======== RECORDED INFORMATION ========

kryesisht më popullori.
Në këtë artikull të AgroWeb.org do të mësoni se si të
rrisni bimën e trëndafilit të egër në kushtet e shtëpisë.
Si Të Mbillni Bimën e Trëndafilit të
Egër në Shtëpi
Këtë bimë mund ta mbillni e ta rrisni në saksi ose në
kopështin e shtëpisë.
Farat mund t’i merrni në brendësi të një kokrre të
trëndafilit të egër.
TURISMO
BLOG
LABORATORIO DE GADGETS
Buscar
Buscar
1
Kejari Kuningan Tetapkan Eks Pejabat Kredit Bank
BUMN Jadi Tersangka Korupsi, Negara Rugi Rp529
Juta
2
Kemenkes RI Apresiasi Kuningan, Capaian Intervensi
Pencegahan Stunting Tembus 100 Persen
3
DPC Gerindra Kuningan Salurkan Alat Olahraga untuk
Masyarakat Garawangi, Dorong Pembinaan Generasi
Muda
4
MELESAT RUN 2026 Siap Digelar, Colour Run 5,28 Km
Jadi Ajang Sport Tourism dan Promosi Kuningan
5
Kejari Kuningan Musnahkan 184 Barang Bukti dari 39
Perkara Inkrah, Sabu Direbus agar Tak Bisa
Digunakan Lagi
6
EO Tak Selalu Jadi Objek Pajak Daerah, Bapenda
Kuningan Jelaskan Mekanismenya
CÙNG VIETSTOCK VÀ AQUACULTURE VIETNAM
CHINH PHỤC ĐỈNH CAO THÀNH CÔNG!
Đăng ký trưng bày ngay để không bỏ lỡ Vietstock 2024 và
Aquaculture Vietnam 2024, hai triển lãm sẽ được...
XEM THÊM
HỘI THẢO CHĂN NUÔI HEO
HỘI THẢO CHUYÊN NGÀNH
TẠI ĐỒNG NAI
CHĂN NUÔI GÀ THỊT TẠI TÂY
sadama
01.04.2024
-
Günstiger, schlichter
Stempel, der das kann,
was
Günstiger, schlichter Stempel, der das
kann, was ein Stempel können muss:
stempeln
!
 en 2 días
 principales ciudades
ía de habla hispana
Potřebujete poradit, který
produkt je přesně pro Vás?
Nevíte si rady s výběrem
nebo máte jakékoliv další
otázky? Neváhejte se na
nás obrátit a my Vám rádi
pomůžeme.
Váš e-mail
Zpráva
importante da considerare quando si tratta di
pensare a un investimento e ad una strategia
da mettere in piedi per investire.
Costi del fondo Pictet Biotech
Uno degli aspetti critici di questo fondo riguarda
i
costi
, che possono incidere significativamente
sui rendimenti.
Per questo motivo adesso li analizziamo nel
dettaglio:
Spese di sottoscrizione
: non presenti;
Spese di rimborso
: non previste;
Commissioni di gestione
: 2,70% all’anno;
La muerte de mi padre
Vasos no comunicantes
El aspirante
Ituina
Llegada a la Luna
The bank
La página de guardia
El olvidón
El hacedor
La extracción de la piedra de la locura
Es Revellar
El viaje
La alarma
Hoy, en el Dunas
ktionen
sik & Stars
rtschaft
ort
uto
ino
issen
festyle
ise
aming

========
======== RECORDED INFORMATION ========

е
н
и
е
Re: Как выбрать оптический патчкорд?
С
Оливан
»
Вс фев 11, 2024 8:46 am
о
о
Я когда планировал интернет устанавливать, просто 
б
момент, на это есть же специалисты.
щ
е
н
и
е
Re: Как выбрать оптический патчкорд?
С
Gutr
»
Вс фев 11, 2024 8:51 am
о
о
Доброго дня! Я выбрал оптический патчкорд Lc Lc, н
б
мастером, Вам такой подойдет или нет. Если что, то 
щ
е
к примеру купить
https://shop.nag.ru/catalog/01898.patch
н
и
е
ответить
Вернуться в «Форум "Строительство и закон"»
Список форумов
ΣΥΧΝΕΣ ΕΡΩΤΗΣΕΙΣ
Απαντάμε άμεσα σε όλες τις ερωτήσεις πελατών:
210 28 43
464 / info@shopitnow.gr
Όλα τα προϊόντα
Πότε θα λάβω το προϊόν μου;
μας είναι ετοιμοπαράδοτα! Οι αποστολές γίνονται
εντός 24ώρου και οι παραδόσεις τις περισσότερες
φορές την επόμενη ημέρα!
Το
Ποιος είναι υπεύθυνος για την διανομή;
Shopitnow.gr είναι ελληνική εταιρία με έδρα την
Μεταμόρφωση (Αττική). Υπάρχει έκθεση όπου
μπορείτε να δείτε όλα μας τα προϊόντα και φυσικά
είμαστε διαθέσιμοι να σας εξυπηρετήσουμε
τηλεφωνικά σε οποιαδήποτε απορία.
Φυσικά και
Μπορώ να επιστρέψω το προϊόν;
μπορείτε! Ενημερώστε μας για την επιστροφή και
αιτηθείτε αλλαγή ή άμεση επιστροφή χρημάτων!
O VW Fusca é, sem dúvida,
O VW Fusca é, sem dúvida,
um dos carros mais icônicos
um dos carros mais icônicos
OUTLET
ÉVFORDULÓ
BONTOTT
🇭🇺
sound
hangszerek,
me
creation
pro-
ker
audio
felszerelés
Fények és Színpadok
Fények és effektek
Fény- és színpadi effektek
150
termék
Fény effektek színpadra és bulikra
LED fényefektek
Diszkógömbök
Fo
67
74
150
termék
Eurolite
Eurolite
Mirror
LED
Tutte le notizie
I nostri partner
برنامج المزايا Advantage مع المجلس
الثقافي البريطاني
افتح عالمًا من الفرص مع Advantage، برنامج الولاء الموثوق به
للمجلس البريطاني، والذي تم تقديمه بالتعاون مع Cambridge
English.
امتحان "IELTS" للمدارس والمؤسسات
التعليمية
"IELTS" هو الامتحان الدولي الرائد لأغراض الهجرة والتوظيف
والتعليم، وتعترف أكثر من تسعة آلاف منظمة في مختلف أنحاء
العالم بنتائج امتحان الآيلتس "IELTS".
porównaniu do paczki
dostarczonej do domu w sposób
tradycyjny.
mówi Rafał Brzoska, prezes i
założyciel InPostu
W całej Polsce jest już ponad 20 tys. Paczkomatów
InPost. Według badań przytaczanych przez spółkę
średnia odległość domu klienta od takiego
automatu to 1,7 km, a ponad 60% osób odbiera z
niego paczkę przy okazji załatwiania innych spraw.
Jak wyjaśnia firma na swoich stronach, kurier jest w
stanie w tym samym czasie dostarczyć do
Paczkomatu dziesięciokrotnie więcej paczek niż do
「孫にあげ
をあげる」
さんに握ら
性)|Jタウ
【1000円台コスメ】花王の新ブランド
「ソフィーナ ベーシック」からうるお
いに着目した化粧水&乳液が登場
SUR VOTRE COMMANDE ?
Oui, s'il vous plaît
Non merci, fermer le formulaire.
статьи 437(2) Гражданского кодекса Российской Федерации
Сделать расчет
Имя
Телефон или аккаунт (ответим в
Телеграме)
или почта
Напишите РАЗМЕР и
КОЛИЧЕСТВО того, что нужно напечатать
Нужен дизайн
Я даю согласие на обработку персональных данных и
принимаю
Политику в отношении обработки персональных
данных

========
======== RECORDED INFORMATION ========

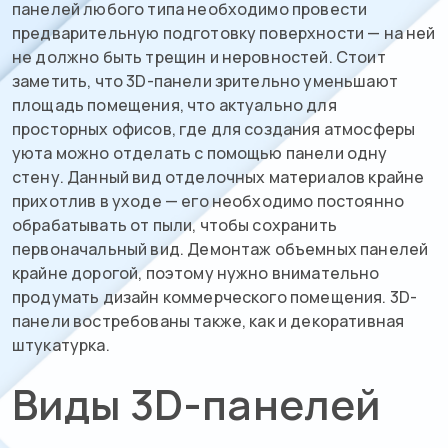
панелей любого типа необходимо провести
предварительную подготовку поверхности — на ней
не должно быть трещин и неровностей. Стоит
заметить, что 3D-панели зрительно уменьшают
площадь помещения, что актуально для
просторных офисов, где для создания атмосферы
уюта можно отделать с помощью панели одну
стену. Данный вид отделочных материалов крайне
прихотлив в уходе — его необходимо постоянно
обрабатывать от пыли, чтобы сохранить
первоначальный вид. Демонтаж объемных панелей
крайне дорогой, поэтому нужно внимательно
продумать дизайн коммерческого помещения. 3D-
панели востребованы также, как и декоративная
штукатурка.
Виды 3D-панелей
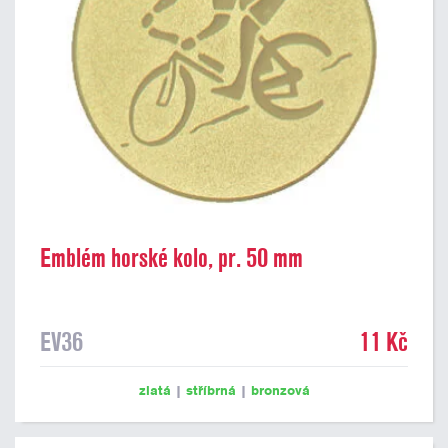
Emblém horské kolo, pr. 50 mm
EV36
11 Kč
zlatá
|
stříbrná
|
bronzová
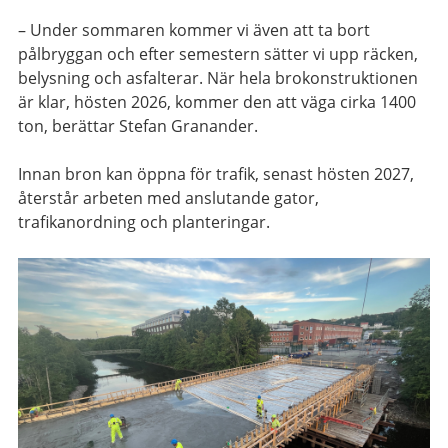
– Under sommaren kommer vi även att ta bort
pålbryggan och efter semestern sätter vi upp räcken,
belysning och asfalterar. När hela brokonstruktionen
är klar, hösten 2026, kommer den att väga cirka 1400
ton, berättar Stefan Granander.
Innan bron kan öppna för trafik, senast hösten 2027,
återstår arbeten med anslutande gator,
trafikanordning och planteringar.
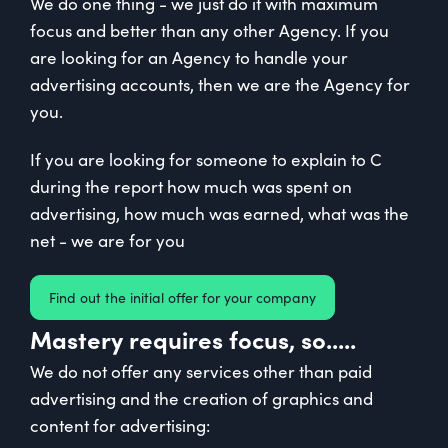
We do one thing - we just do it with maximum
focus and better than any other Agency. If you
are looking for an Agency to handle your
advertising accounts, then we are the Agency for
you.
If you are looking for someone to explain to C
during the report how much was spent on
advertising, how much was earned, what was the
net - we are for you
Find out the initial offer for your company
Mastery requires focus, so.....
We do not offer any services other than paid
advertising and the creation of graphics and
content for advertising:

========

» WHAT THIS TASK INVOLVES
As the answer, set down only the lines from the data above between the one holding "kryesisht më popullori." and the one holding "CHINH PHỤC ĐỈNH CAO THÀNH CÔNG!", inclusive, exactly as they read.

» ANSWER AREA
kryesisht më popullori.
Në këtë artikull të AgroWeb.org do të mësoni se si të
rrisni bimën e trëndafilit të egër në kushtet e shtëpisë.
Si Të Mbillni Bimën e Trëndafilit të
Egër në Shtëpi
Këtë bimë mund ta mbillni e ta rrisni në saksi ose në
kopështin e shtëpisë.
Farat mund t’i merrni në brendësi të një kokrre të
trëndafilit të egër.
TURISMO
BLOG
LABORATORIO DE GADGETS
Buscar
Buscar
1
Kejari Kuningan Tetapkan Eks Pejabat Kredit Bank
BUMN Jadi Tersangka Korupsi, Negara Rugi Rp529
Juta
2
Kemenkes RI Apresiasi Kuningan, Capaian Intervensi
Pencegahan Stunting Tembus 100 Persen
3
DPC Gerindra Kuningan Salurkan Alat Olahraga untuk
Masyarakat Garawangi, Dorong Pembinaan Generasi
Muda
4
MELESAT RUN 2026 Siap Digelar, Colour Run 5,28 Km
Jadi Ajang Sport Tourism dan Promosi Kuningan
5
Kejari Kuningan Musnahkan 184 Barang Bukti dari 39
Perkara Inkrah, Sabu Direbus agar Tak Bisa
Digunakan Lagi
6
EO Tak Selalu Jadi Objek Pajak Daerah, Bapenda
Kuningan Jelaskan Mekanismenya
CÙNG VIETSTOCK VÀ AQUACULTURE VIETNAM
CHINH PHỤC ĐỈNH CAO THÀNH CÔNG!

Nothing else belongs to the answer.